• _TASKS FOR THIS EXERCISE_:
1: Name every gas pipeline mentioned in the excerpt on gas pipelines to Italy, one per line.
2: Answer these questions using the excerpt on gas pipelines to Italy:
(a) In what year was the Greenstream pipeline commissioned?
(b) Where does the Trans-Mediterranean Pipeline start?
(c) When was construction of the Trans Adriatic Pipeline completed?

• _PAGE EXCERPT_:
+ + + + +

Russian gas is transported to Italy via the Yamal–Europe pipeline, then the Trans Austria Gas Pipeline.

The Trans-Mediterranean Pipeline (or Enrico Mattei gas pipeline) transports gas from Algeria. Starting from Hassi R'Mel, it covers 550 km in Algerian territory, then 370 km in Tunisia, crosses the Mediterranean Sea by an underwater section of 155 km, then Sicily (340 km), the Strait of Messina, before going up the entire Italian peninsula, to join the gas network near Bologna.

The Greenstream pipeline, commissioned in 2004, the longest underwater gas pipeline in the Mediterranean Sea, connects western Libya to Sicily.

The Transitgas Pipeline, inaugurated in 2008, connects the gas market in northwestern Europe with Italy.

The Trans Adriatic Pipeline project is a gas pipeline project transporting natural gas from the Caspian Sea (Azerbaijan) to the European market. It leaves from the Greek-Turkish border and crosses Greece, Albania and the Adriatic Sea to arrive in Italy. Its construction was completed in October 2020 and its operation should begin in mid-November.

+ + + + +

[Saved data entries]
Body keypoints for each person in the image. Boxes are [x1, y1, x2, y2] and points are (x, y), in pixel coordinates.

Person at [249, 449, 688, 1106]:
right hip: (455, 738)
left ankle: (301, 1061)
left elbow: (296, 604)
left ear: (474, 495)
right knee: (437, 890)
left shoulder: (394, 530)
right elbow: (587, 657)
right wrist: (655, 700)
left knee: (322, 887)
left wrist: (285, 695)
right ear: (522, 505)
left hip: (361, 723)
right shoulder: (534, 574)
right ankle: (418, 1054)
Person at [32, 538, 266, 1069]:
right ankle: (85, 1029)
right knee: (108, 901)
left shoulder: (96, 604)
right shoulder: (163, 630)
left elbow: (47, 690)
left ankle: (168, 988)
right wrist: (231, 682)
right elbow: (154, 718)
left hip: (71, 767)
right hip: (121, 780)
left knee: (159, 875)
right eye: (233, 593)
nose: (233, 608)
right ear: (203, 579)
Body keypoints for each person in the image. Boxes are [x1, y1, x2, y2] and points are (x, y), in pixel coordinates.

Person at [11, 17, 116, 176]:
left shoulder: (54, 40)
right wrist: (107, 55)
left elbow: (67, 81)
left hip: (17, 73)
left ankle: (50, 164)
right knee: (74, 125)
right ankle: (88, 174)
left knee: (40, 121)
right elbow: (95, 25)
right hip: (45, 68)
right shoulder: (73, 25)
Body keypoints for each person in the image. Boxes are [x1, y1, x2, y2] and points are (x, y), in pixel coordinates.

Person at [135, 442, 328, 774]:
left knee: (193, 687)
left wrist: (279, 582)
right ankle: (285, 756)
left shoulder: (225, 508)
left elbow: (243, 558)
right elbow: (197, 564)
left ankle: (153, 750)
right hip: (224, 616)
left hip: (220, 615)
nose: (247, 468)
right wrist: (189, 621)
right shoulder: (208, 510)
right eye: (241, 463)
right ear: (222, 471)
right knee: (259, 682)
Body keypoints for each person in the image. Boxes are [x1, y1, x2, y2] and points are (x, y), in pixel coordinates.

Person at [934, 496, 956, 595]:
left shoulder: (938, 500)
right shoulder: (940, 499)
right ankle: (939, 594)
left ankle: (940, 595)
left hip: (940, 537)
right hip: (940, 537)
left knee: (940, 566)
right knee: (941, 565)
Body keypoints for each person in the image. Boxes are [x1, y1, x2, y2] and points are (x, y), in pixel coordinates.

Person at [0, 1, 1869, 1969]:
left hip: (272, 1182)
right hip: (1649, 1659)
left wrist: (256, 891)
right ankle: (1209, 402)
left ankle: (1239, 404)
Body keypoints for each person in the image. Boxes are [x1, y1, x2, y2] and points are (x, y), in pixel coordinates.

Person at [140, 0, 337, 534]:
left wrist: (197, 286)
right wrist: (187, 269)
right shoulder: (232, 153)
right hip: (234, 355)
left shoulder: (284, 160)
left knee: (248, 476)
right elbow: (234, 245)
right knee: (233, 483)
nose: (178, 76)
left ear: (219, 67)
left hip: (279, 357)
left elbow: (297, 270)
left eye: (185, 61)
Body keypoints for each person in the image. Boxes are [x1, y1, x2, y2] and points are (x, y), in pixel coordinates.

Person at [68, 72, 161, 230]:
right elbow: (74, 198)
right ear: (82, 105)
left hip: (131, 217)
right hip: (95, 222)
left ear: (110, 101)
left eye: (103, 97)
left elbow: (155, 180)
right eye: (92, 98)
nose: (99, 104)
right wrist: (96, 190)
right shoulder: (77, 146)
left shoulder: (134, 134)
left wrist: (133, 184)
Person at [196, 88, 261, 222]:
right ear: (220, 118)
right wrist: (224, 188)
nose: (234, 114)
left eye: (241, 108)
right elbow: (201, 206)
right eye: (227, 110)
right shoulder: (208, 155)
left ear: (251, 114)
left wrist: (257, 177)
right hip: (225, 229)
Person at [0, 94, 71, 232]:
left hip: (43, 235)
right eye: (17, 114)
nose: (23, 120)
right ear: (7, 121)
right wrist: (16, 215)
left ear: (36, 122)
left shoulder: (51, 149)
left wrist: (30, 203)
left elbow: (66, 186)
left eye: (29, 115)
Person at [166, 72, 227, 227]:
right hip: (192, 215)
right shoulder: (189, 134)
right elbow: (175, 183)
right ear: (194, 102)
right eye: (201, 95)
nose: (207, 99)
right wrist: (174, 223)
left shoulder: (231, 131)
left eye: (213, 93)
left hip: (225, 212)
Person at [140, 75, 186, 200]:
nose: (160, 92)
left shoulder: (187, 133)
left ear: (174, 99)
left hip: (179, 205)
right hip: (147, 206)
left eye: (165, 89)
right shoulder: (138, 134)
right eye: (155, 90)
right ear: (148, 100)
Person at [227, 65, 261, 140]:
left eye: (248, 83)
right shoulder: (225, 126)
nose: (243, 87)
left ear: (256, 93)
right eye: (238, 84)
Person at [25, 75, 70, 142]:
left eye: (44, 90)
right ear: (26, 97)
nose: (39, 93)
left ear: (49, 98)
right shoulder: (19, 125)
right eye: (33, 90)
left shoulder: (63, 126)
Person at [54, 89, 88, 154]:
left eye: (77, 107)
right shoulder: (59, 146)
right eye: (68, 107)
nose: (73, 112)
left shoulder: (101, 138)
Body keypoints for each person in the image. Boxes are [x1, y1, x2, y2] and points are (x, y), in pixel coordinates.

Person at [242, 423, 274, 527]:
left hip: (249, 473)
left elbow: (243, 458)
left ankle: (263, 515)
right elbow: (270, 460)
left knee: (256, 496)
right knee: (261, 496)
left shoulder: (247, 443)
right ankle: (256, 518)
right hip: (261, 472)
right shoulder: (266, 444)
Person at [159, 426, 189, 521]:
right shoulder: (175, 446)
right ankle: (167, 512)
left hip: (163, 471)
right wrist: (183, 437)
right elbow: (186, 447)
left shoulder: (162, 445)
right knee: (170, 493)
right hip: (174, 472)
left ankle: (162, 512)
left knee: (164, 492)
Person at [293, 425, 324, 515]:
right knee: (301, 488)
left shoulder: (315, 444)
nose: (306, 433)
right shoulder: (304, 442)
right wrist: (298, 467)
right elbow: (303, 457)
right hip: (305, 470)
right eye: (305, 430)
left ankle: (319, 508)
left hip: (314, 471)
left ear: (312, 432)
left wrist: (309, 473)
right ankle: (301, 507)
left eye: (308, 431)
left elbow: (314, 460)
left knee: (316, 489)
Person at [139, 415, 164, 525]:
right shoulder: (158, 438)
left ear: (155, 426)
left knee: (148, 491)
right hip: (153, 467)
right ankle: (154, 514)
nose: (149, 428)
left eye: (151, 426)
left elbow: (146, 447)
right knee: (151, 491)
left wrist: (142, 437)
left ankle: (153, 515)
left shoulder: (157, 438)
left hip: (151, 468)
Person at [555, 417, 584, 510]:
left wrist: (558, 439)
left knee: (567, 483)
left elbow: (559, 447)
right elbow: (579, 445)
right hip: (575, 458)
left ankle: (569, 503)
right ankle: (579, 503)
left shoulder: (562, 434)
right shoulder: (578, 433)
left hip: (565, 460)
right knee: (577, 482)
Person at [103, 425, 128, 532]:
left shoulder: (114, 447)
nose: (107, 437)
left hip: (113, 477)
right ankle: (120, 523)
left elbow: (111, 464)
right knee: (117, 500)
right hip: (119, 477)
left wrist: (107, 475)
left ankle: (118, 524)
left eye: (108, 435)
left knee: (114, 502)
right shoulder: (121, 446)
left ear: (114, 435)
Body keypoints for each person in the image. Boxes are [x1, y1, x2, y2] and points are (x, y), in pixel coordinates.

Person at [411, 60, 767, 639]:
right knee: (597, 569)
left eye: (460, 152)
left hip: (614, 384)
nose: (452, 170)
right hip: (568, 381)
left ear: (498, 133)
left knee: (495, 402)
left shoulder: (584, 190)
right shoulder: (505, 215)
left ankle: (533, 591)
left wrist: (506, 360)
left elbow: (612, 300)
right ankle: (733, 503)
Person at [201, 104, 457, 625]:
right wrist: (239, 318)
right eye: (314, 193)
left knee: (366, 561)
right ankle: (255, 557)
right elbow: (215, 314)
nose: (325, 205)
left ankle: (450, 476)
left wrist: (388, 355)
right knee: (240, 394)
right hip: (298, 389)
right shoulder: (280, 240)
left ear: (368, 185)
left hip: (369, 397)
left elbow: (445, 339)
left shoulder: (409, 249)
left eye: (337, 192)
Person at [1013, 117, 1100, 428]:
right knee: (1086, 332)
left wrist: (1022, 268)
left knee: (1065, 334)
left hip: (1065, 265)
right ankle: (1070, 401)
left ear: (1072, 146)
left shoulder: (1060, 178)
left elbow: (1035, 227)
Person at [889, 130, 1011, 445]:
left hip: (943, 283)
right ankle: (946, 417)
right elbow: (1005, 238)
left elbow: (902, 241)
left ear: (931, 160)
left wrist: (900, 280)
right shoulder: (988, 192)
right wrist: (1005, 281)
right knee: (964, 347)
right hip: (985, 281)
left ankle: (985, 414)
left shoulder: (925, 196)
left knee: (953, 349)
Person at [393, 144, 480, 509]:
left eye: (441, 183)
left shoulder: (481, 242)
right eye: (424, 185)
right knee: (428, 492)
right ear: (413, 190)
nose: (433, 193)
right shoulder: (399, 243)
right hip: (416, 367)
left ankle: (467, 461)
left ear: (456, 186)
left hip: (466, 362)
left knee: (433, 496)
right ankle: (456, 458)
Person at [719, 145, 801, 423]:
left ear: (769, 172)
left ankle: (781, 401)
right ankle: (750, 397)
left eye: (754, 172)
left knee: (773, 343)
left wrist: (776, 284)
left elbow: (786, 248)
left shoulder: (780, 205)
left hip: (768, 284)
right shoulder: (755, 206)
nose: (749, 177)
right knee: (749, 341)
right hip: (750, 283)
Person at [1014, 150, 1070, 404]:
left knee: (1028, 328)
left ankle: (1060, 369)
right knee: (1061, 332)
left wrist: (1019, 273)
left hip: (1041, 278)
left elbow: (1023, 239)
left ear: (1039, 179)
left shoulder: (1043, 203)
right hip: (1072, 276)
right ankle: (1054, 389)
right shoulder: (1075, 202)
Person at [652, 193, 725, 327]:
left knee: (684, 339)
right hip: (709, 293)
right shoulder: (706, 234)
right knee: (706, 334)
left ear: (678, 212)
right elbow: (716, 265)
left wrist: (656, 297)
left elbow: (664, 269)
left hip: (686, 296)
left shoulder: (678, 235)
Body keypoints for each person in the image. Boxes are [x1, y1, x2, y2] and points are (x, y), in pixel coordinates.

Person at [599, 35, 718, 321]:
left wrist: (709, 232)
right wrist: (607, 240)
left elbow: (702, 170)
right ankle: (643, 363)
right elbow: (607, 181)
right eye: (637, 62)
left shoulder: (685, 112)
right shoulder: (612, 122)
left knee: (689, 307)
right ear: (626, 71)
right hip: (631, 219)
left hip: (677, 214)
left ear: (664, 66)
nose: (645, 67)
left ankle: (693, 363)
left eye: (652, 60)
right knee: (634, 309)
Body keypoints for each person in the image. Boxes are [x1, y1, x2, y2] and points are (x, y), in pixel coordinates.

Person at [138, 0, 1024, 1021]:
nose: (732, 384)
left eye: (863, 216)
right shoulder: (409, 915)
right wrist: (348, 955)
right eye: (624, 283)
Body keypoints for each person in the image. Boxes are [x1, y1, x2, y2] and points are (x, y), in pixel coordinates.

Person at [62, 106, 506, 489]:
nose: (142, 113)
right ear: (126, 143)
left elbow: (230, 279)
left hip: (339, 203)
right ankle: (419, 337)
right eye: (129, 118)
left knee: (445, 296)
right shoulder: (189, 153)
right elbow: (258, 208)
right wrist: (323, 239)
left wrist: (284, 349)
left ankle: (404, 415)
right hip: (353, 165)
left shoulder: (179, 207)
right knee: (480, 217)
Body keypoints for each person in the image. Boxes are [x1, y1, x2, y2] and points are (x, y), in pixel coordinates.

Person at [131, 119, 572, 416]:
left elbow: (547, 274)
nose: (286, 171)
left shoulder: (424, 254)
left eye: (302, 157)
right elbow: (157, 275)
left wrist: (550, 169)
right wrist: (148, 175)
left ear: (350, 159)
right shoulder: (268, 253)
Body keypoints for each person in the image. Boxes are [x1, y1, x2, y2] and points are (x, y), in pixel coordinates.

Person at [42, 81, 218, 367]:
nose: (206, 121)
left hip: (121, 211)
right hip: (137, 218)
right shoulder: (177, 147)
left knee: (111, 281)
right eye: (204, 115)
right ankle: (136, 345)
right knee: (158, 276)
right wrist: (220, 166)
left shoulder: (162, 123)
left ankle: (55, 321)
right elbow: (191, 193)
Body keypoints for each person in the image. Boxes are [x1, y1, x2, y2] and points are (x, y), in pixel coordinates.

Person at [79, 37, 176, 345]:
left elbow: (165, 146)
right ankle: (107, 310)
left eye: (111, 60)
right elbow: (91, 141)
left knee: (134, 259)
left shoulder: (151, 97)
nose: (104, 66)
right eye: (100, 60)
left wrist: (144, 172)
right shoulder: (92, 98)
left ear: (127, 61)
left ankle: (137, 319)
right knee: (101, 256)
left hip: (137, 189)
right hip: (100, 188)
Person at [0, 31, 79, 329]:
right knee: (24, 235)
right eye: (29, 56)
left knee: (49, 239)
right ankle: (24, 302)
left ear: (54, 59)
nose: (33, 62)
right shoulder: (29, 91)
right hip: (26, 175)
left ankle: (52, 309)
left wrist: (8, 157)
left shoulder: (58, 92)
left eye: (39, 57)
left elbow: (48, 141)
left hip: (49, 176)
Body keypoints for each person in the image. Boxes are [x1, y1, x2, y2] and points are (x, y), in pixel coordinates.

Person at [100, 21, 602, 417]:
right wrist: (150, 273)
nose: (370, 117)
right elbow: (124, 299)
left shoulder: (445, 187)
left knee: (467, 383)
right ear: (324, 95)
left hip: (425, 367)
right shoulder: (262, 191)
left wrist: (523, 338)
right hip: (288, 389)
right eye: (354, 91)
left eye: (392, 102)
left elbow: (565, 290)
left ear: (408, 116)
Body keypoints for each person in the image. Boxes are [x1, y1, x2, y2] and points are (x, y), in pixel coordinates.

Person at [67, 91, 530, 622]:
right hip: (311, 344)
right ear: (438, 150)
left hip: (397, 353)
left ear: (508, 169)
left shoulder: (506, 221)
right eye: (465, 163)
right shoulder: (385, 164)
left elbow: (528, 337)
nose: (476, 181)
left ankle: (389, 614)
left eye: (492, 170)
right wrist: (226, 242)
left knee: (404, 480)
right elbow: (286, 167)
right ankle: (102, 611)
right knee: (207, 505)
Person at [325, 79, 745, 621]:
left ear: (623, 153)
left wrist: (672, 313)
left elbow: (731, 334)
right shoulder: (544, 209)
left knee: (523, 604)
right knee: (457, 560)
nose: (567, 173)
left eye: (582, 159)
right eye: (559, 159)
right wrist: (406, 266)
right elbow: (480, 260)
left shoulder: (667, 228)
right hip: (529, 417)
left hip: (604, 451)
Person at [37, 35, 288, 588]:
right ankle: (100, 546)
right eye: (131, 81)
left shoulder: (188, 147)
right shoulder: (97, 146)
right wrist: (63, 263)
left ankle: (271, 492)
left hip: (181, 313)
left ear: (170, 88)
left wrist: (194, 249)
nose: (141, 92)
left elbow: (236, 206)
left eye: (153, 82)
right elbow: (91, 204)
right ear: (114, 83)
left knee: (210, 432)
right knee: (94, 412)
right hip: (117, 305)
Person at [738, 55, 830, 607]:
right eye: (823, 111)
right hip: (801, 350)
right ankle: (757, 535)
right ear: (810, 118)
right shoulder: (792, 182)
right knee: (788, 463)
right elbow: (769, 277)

+ + + + +

• _RESULTS BY TASK_:
1:
Yamal–Europe pipeline
Trans Austria Gas Pipeline
Trans-Mediterranean Pipeline (Enrico Mattei gas pipeline)
Greenstream pipeline
Transitgas Pipeline
Trans Adriatic Pipeline

2:
(a) 2004
(b) Hassi R'Mel
(c) October 2020